DefaultMembershipRebootDatabase is the obvious departure, but I honestly don't think it matters whether MR's DefaultMembershipRebootDatabase is scoped a transient or per web request. It calls SaveChanges every time an operation is performed e.g. Registering a user. It does not use larger, per request-bound tansactions. So, using the same DefaultMembershipRebootDatabase context later in the same request is no going to cause any weird MR issues.
HOWEVER, some thought will need to given to what happens if you want to create a Domain User during the same operation as you create a MR UserAccount. (A Domain User may contain more information beyond password stuff, like first and last names, DOB etc.). Tying an MR UserAccount to a Domain User (with additional user info such a name, address etc.) is a common use case. So what happens if the creation of the Domain User fails after creation of the MR UserAccount succeeded? I don't know. Perhaps as part of the rollback, you delete the MR user. But the registration email will already have been sent. So, these are the issues that you face here.

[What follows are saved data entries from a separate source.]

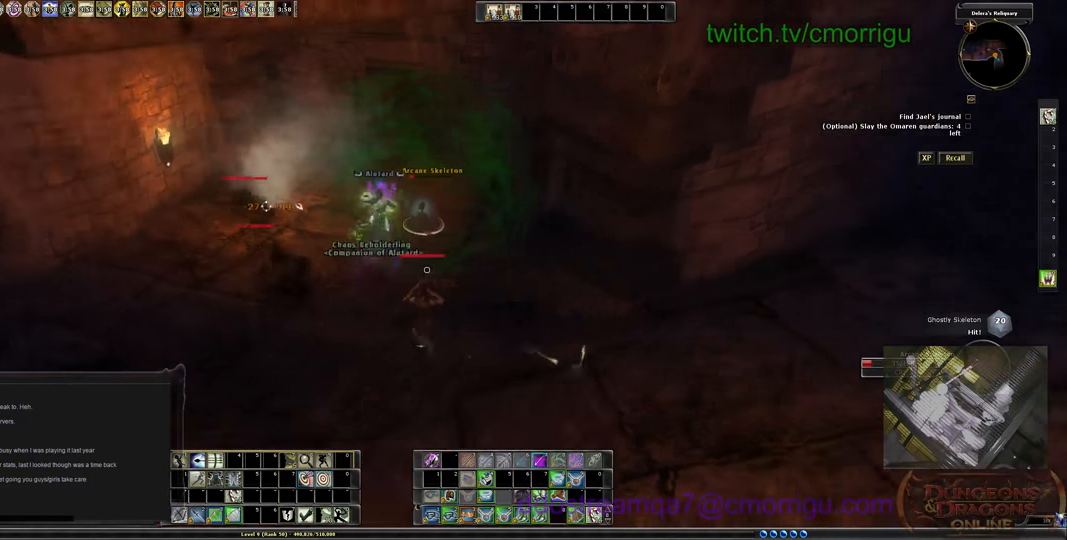
{"keys": [], "events": []}
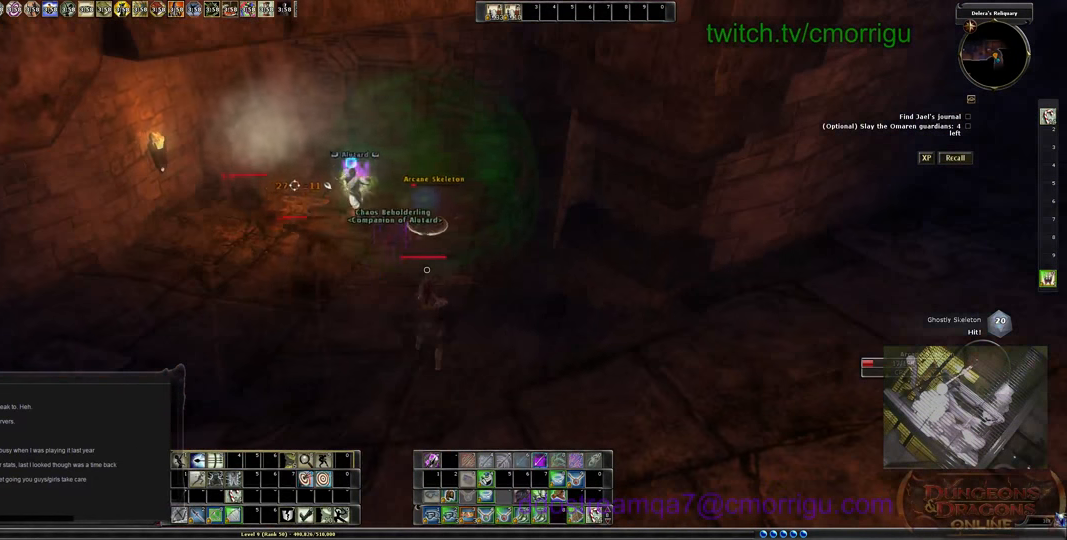
{"keys": ["s"], "events": [[300, "s", "down"]]}
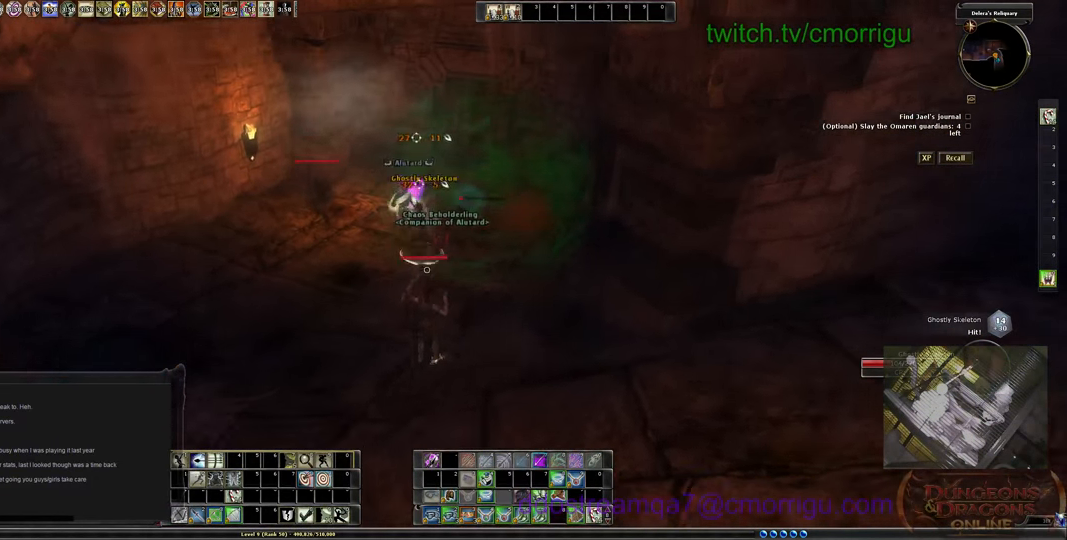
{"keys": ["s"], "events": []}
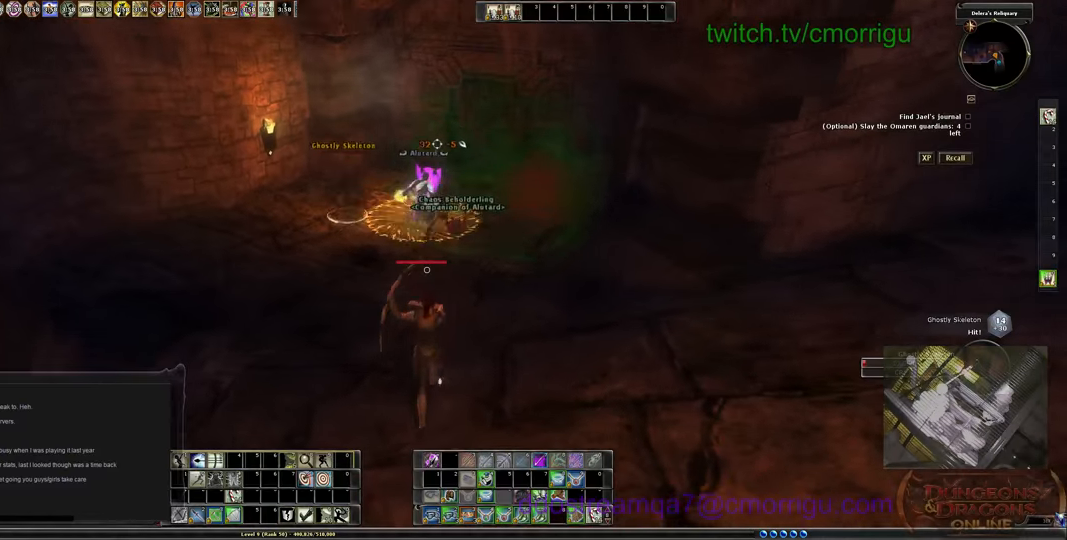
{"keys": []}
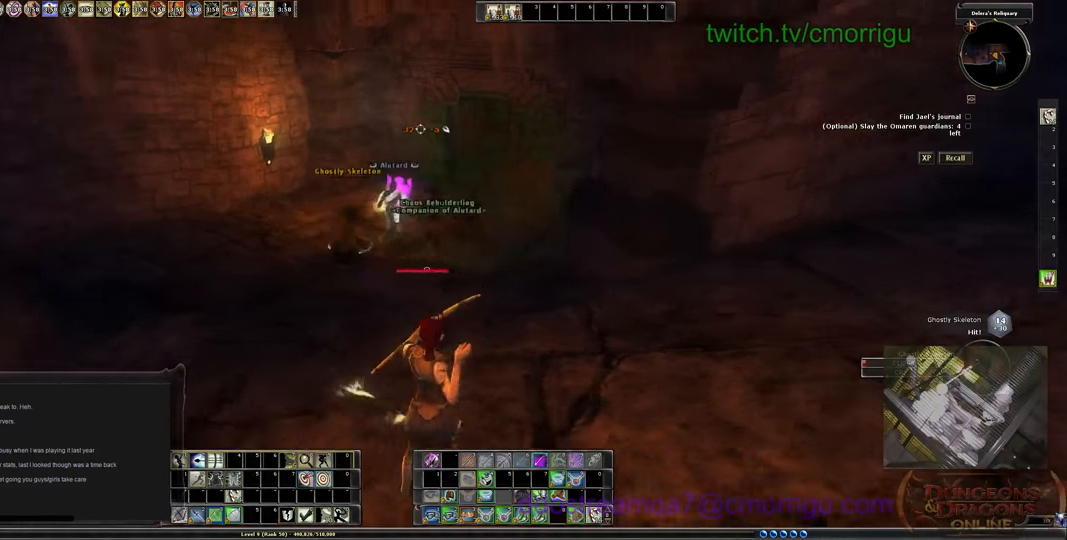
{"keys": [], "events": []}
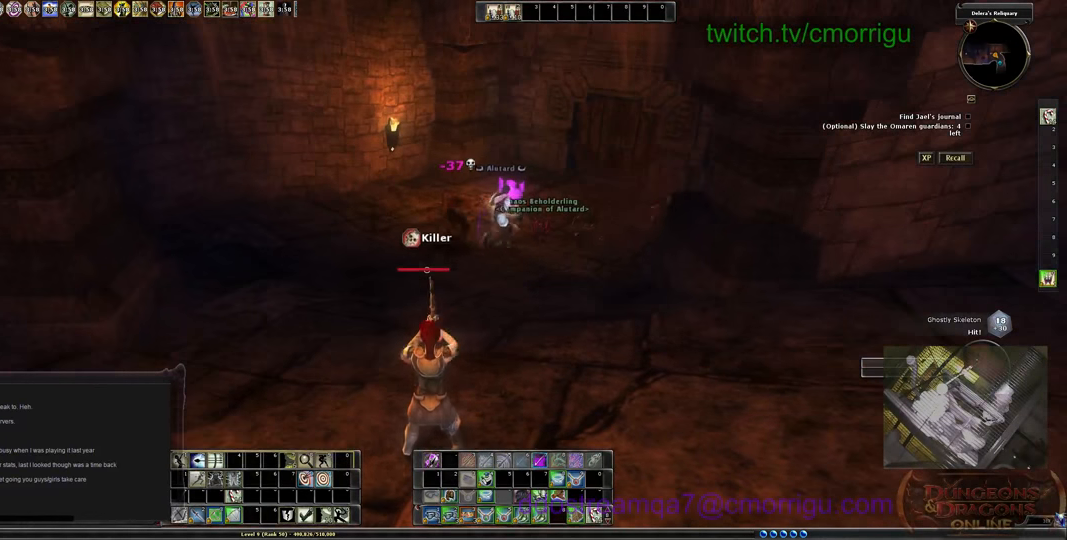
{"keys": ["w"]}
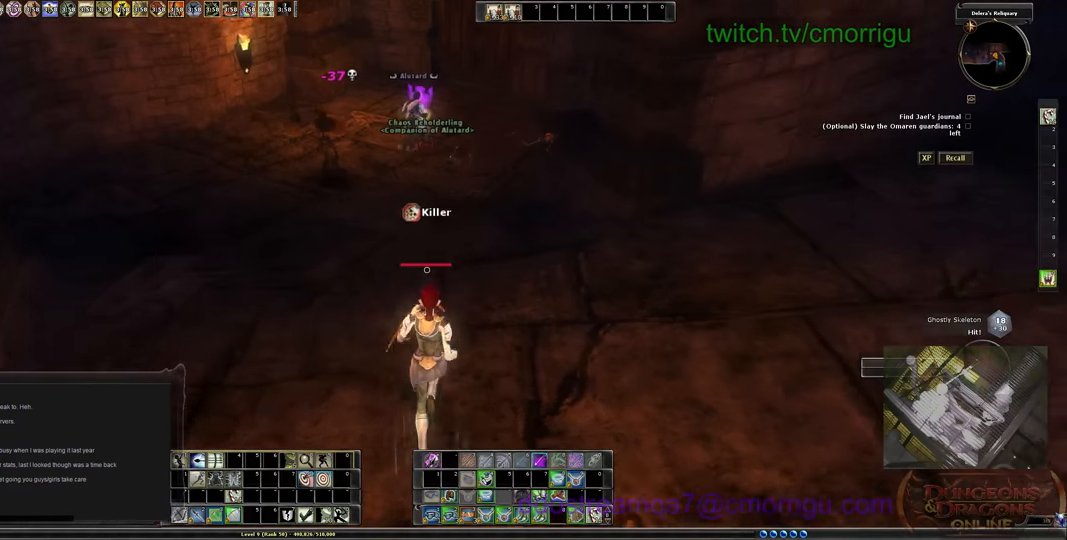
{"keys": ["w"], "events": []}
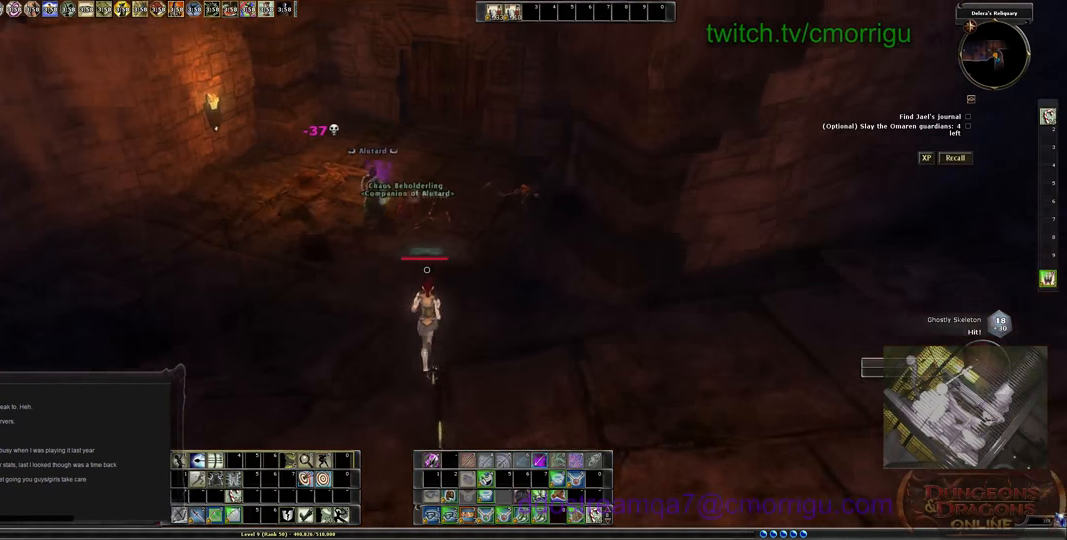
{"keys": ["a", "w"], "events": [[66, "a", "down"]]}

As you can see, in the Simple Tenant sample, Brock registers both IUserAccountRepository and IUserAccountQuery to DefaultUserAccountRepository. This is obviously by design and so we have to do that as well, if we want to use MR's UserAccountService and AuthenticationService. Thus, we need to suppress the Diagnostic warnings which would otherwise prevent the Container from Verifying.
Hope that all helps and by all means let me know if there are problems with my registrations.